Look at Microsoft’s tactics and contrast them with its competitors:

  • Microsoft invented TAPI (Telephony Application Program Interface) which links telephones and computers at the desktop. Novell and AT&T invented TSAPI (Telephony Services Application Program Interface) which provides similar services through a server/PBX connection. IS can control and manage TSAPI. End-users can use TAPI without IS ever knowing about it.
  • Microsoft is putting together “Peer Web Services” which will let everyone publish HTML documents on Intranet servers. This empowers end-users while making them harder to control. Meanwhile, Microsoft’s competitors are focusing on Java, which gives IS new ways to develop and control applications. Significant fact: making HTML the standard enterprise document format breaks Microsoft’s de facto monopoly in word processors.
  • Microsoft builds personal computer operating systems that run on autonomous desktops. Many of its competitors (Oracle, IBM, Sun) have embraced the notion of a network computer – one that only has the functionality IS provides through the network.
  • Microsoft focuses on ease of installation and use – for all the griping, Windows/95 installs with remarkably little pain in the vast majority of cases, and the real attraction of NT server over Unix, Netware, and even OS/2 is how easy it is to set up and administer.
  • You don’t hear Microsoft extolling the virtues of “thin clients” which, after all, waste the processing power at the desktop while requiring bigger servers for IS to run.

Microsoft’s competitors?

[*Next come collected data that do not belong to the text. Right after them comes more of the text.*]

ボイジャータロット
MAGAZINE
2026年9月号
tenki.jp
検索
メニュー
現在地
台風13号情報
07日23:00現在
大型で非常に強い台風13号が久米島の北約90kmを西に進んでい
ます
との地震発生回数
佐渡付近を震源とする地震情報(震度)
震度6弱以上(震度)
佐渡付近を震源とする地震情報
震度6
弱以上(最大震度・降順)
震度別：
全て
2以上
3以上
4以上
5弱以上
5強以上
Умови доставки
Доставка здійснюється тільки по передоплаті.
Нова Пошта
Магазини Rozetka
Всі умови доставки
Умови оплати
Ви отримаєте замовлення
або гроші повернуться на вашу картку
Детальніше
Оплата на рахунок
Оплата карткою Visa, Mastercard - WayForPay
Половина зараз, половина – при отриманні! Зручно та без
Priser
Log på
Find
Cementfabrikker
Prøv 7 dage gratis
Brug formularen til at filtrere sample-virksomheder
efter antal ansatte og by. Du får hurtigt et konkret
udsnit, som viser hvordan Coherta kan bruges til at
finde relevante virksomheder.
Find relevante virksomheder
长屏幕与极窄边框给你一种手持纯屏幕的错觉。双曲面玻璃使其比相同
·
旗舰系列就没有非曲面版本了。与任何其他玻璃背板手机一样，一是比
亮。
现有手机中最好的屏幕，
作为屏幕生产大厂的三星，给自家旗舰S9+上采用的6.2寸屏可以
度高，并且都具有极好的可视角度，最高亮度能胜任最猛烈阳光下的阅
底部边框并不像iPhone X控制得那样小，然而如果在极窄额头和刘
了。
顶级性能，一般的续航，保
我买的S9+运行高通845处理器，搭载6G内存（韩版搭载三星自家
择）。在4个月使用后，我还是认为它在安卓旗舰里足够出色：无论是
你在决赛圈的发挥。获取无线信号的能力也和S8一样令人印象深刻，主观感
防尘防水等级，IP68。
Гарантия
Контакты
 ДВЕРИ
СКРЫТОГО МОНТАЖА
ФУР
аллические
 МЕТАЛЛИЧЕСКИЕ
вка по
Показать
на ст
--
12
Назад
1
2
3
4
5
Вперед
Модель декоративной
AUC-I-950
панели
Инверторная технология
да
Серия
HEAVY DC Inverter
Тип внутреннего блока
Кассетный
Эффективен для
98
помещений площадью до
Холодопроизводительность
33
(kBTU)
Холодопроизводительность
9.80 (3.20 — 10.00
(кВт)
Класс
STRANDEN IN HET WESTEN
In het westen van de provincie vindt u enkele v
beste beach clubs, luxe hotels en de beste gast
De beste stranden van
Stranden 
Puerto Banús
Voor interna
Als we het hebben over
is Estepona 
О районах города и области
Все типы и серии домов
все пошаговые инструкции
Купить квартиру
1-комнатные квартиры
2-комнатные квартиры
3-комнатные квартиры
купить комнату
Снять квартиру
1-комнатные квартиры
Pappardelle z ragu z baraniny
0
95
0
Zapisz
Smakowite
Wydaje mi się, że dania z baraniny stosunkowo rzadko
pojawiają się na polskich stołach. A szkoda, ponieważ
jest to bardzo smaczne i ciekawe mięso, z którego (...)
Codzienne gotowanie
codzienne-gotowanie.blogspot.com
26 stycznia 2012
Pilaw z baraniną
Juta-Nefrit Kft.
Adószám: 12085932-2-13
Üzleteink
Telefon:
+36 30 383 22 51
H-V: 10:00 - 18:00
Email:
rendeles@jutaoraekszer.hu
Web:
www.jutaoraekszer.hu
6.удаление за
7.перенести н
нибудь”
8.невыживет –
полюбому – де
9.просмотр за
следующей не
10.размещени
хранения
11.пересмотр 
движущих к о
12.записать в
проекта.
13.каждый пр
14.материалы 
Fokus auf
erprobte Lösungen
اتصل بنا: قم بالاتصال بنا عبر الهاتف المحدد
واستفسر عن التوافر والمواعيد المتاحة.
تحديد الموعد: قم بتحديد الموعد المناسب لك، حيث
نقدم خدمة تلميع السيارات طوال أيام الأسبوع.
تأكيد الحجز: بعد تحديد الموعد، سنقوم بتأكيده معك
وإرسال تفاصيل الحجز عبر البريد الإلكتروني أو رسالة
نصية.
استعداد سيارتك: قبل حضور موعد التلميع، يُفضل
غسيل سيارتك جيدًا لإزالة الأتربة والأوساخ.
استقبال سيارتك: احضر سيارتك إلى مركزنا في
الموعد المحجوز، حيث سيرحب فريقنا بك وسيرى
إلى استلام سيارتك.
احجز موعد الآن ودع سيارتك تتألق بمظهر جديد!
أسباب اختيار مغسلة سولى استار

They all develop for and sell to IS.

Novell used to market (okay, what substituted for marketing for the kids in Sodium Valley) to renegade department managers tired of waiting for central IS, and Novell became the dominant player in the LAN marketplace. Then Novell started to become legitimate, using “Enterprise” as an adjective and selling to central IS instead of its original customer base. Novell now focuses on technologies that increase IS’s ability to manage the enterprise. In the bargain, it has failed to gain significant market share for any product, no matter how excellent, that provides end-users with personal power and productivity.

Sun, IBM, Oracle, Digital? They’ve never heard of end-users, and probably wish they’d go away. End-user activities don’t sell big iron, or even medium-size iron. They don’t sell database servers (you have to deal with IS to get at those).

Yes, the Macintosh is the original end-user machine, and Apple had similar ideas. Unfortunately, years of inept management at Apple caused the product line to stagnate, boring the daylights out of everyone who watches this industry. We all may be willing to wait 15 minutes for a Web page to download, but we won’t tolerate boredom.

End users want to work without IS looking over their shoulders. They want to fiddle around, gradually creating exactly what they want, emerging only when the finished product is ready for inspection, whether it’s a document, a spreadsheet, or a small database application. That’s why personal computers became popular in the first place, and why the big players uniformly missed the boat.

Yes, Bill Gates is a fierce competitor, and in fact is one of just a few in the industry who knows what game they’re playing. Gates, along with Scott McNealy of Sun, Larry Ellison of Oracle, and maybe one or two others, is playing winner-takes-all poker. The rest are busy increasing shareholder value, maximizing profits, and doing all the other stuff that gains short-term success at the expense of world domination.

Only I wonder … does Chairman Bill really want to rule the world, or is he playing a deeper game?